Some T-Mobile customers are making their feelings known about the T-Life app
A T-Mobile SiS store (store inside a store) is a kiosk or mini-booth inside a larger third-party store. You’ll find these high-traffic locations inside some Costco, Walmart (2,300 stores nationwide), Best Buy, and Target. A rep at a T-Mobile SiS store revealed that this month, at his location, T-Life rolled out and mentioned how T-Mobile customers are beginning to make their feelings known about the carrier’s transition to a digital wireless provider.
This rep, posting on Reddit as “Fusionhero,” said that three accounts walked away because they did not like the process of having to go through T-Life for just about everything. Other reps weighed in to say how they lost sales because of T-Life.
Some reps are losing sales when customers refuse to deal with the process of using T-Life to complete an order
One rep, known on Reddit as “TrainerAngel,” works at a regular T-Mobile COR store. He was in the middle of selling a smartwatch to a subscriber and asked to see his phone, probably to add the T-Life app so that the transaction could be processed as per corporate wishes. The customer refused to give the rep his phone, replying in the negative, and he got up and walked out of the store.
This same rep says that T-Life has cost him other sales as well. He typed, “Like, I don’t think T-Mobile realizes how bad this is gonna be; customers are gonna just switch and not deal with this.”
Why Srini Gopalan wants to rely on T-Life and AI is beyond me. I feel sorry for the store personnel who have to deal with T-life on a daily basis. T-Life and AI are too unpredictable It has lost connection in the middle of help when texting with a customer representative to solve a problem and caused additional 30 minutes to solve the problem or complete froze when I placed an order. In my opinion T-Life and AI will cause lost revenue
T-Mobile customer and Reddit subscriber Guilty_Bid785
Redditor “dakbailey” wrote that he used to work for a TPR (an authorized T-Mobile reseller) and said that T-Life was forced on him before the reps at the corporate stores had to deal with it. “Can’t tell you how many accounts walked away on me,” he said.

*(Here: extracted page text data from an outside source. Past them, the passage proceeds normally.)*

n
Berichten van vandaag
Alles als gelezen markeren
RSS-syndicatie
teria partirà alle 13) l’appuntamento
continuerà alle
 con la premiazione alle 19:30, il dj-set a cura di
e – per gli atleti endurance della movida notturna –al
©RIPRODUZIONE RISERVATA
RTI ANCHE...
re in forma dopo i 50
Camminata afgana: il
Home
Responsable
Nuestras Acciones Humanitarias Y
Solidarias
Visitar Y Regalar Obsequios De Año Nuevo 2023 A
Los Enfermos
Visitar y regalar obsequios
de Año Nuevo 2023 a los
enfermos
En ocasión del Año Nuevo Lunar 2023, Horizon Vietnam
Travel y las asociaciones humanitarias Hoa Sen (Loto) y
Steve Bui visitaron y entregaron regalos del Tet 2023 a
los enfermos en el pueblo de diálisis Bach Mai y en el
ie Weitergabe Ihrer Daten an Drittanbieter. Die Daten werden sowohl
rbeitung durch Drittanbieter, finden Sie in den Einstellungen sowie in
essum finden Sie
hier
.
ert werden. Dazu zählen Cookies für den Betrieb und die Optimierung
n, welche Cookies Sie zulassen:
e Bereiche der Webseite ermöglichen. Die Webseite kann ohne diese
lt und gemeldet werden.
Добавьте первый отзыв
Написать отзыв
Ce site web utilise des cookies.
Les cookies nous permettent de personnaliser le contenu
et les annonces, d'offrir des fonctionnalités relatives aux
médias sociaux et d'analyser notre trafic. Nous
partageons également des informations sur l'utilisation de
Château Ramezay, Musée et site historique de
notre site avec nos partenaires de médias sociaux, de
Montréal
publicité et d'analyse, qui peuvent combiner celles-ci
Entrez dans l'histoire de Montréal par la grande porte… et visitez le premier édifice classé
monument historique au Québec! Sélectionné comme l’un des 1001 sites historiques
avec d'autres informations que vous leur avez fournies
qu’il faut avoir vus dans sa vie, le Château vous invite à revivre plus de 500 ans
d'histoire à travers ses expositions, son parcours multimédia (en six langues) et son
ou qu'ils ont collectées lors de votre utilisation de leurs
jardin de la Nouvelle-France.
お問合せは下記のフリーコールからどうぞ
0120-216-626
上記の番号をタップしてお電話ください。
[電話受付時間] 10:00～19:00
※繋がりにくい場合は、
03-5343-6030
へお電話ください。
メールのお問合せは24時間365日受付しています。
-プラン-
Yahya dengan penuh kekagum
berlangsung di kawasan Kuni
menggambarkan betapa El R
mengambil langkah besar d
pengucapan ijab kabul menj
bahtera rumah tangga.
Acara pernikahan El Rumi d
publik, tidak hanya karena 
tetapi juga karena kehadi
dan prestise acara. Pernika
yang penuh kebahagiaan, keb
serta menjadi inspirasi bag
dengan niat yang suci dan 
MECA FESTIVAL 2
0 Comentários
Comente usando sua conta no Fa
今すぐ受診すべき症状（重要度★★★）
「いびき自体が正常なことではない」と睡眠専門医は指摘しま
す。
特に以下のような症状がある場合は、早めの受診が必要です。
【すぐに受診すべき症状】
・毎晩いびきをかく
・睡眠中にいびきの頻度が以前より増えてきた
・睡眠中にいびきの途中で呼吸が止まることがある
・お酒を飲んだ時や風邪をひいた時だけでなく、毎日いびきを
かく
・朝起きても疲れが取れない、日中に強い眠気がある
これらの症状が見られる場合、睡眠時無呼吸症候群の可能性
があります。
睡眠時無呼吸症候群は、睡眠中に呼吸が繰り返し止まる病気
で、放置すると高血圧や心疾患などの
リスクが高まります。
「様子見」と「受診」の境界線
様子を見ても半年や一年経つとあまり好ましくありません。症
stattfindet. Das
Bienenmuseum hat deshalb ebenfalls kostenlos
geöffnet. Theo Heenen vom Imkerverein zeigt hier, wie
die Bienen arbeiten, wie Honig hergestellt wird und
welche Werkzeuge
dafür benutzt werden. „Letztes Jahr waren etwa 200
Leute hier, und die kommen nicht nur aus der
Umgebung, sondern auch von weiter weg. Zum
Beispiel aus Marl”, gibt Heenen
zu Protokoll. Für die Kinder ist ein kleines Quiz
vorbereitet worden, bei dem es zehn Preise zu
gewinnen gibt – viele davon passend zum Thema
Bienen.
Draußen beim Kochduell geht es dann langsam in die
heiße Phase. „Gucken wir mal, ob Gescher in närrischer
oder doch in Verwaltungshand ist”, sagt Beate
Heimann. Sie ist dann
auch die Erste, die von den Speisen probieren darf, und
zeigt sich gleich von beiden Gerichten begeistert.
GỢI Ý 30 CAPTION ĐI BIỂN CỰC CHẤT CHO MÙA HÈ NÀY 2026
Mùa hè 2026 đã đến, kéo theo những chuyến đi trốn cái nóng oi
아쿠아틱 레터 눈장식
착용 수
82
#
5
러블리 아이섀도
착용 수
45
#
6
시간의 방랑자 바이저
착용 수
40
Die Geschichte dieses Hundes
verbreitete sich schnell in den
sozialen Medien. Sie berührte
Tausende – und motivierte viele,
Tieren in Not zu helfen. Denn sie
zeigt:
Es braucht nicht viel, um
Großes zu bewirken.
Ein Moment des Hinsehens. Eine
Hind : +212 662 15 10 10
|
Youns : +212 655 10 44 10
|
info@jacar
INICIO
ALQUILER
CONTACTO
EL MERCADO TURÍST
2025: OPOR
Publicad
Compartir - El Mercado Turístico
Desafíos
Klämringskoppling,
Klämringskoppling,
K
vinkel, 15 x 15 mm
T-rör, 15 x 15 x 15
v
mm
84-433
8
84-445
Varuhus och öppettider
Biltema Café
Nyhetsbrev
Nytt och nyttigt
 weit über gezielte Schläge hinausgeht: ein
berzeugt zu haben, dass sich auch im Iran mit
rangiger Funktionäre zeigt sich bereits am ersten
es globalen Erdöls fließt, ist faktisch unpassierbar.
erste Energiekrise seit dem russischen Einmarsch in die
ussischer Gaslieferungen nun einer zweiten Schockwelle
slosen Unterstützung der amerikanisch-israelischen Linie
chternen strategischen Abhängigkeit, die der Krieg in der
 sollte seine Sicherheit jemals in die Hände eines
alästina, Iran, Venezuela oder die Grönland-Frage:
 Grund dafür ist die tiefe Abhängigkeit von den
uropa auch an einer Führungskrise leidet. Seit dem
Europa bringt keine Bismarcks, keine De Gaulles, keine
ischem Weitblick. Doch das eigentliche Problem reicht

One rep says he lost 25 added lines to “obvious fraud” he could do nothing about
We always hear about dishonest salespeople “cramming” customers by adding items to their purchases that they didn’t ask for. There are other ways that reps genuinely rip off customers, but there are ways that consumers can commit fraud on salespeople. For example, a T-Mobile salesman, posting on Reddit as “antihero_84” said, “I’ve lost probably 25 lines to eventual deacs [deactivations] that were OBVIOUS fraud that I can’t do anything about anymore.”


Inside a New York City T-Mobile store. | Image by T-Mobile
The idea of the T-Life app is to help the carrier transition to becoming an all-digital Mobile Network Operator (MNO). This, in theory, allows the company to let reps go, and pay less commission, close stores reducing lease payments, and bring more revenue directly down to the bottom line. But if, as many of these reps point out, they are having trouble closing on sales because of the T-Life app, is it possible that the carrier is making a mistake?
T-Mobile might not care whether its salespeople are so upset about losing customers over the shift to digital and the use of T-Life that they quit. The company will probably not need as many reps as customers visiting stores or ordering from home will be using the T-Life app.
Let’s revisit this in a year to see how the transition and the T-Life app affected T-Mobile
A common complaint that T-Mobile employees have with T-Life, besides it not working occasionally, is that they don’t get credit for a sale if the email address that a customer gives the salesman isn’t the one they use for T-Life. That can also occur if the customer wasn’t checked in properly and gave the rep an incorrect email address when using the T-Life app in the store.
Most of the reps agree that the company has invested too much money and time to call the transition a failure. Let’s agree to meet back in one year and see how this all worked out for T-Mobile, its reps, and its customers.